=== Section Start ===

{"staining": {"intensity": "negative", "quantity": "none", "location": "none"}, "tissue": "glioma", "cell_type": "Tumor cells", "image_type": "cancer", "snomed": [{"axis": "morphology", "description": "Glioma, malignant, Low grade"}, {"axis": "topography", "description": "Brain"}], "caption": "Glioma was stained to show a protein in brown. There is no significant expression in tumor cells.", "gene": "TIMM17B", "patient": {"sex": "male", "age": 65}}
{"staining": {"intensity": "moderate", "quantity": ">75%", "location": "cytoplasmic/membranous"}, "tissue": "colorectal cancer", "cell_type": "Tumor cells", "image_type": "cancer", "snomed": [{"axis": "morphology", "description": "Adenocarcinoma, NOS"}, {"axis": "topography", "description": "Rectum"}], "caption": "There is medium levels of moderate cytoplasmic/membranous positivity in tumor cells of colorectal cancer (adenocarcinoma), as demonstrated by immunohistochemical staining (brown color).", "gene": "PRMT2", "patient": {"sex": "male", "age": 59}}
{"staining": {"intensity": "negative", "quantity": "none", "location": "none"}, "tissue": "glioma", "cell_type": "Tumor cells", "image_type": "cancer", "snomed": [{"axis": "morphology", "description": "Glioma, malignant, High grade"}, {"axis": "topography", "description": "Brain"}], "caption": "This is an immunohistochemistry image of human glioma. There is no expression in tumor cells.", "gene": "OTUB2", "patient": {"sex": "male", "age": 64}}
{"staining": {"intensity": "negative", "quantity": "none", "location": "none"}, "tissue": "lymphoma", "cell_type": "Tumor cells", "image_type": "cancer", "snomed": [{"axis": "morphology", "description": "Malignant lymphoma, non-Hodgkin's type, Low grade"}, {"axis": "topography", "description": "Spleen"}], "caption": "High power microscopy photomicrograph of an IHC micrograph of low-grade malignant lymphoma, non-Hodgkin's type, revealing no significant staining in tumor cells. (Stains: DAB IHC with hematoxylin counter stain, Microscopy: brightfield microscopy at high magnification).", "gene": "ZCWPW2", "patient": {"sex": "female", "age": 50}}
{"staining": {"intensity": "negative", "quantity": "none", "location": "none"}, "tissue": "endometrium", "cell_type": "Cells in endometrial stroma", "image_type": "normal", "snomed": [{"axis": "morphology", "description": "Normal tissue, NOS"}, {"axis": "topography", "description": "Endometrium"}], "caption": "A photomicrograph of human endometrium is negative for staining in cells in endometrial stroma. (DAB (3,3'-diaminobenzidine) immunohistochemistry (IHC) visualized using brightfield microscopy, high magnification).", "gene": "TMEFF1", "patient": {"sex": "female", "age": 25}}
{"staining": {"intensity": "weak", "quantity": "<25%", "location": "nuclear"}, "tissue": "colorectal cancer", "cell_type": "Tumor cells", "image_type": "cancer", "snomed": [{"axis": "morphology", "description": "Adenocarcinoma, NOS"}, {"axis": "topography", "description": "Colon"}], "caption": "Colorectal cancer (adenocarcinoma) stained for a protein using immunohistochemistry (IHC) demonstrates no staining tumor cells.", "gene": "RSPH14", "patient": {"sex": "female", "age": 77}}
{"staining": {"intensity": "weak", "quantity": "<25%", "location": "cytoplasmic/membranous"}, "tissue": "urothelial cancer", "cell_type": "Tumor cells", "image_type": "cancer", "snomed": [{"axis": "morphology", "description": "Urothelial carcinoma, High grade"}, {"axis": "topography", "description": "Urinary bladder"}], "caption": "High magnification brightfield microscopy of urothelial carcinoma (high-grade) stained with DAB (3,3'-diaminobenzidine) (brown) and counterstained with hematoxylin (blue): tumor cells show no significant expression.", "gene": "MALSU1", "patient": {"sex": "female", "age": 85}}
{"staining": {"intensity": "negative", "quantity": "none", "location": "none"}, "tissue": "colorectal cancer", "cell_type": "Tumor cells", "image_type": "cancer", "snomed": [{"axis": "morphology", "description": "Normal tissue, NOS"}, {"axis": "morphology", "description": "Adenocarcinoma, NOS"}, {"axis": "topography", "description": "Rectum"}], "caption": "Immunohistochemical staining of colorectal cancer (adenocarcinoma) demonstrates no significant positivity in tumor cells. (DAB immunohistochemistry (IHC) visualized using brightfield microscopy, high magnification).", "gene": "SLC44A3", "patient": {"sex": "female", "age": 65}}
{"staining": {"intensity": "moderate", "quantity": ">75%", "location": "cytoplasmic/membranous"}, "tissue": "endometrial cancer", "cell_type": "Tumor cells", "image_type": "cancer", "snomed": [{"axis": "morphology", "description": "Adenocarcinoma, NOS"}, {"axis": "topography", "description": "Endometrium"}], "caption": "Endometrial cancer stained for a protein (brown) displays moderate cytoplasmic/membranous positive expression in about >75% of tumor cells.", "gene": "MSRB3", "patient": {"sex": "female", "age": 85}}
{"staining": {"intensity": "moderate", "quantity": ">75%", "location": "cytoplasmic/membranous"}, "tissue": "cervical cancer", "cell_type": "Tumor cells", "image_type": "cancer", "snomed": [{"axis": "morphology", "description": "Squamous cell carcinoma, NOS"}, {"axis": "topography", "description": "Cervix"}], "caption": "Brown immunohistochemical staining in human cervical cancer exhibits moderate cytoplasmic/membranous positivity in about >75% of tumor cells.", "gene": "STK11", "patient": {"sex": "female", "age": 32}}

=== Section End ===

*Exercise details*
Write only the number of lines in the data above that include "Brain".

*Solution*
2